__What is needed__.
Transcribe all the entries word for word, omitting any pictures they contain.
::::
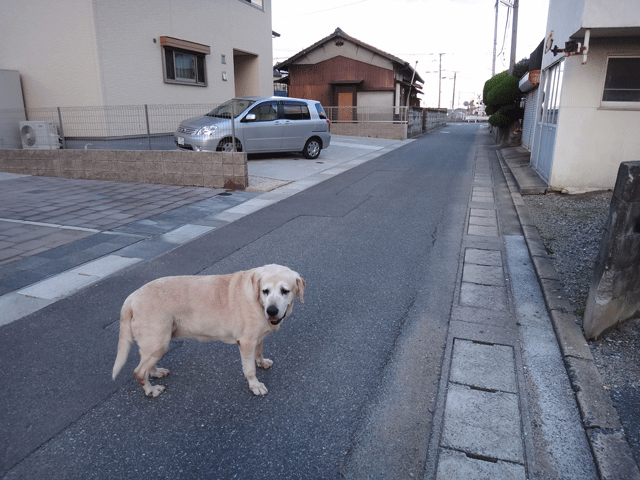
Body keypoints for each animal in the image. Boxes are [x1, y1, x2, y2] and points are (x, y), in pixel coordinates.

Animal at [112, 264, 304, 396]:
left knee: (145, 361)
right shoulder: (246, 342)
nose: (271, 310)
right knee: (139, 371)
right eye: (265, 291)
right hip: (159, 341)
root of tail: (131, 298)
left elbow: (259, 352)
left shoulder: (257, 338)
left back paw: (156, 372)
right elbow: (249, 369)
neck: (258, 301)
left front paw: (262, 362)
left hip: (155, 343)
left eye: (285, 291)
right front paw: (255, 385)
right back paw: (150, 390)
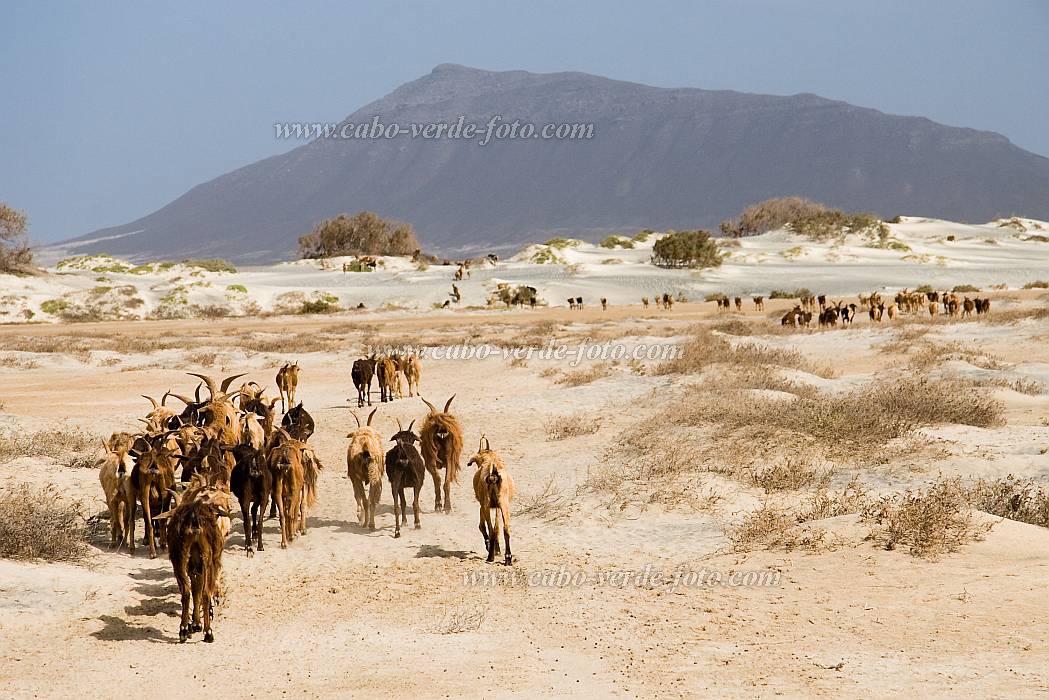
::::
__Result__.
Body keypoints for each animal in the image. Boxes are [x1, y1, x2, y2] and points are (x, y), in pixel coordinates.

Animal at [112, 264, 304, 396]:
left knee: (145, 361)
right shoulder: (246, 342)
nose: (271, 310)
right knee: (139, 371)
right eye: (265, 291)
right hip: (159, 341)
root of tail: (131, 298)
left elbow: (259, 352)
left shoulder: (257, 338)
left back paw: (156, 372)
right elbow: (249, 369)
neck: (258, 301)
left front paw: (262, 362)
left hip: (155, 343)
left eye: (285, 291)
right front paw: (255, 385)
right back paw: (150, 390)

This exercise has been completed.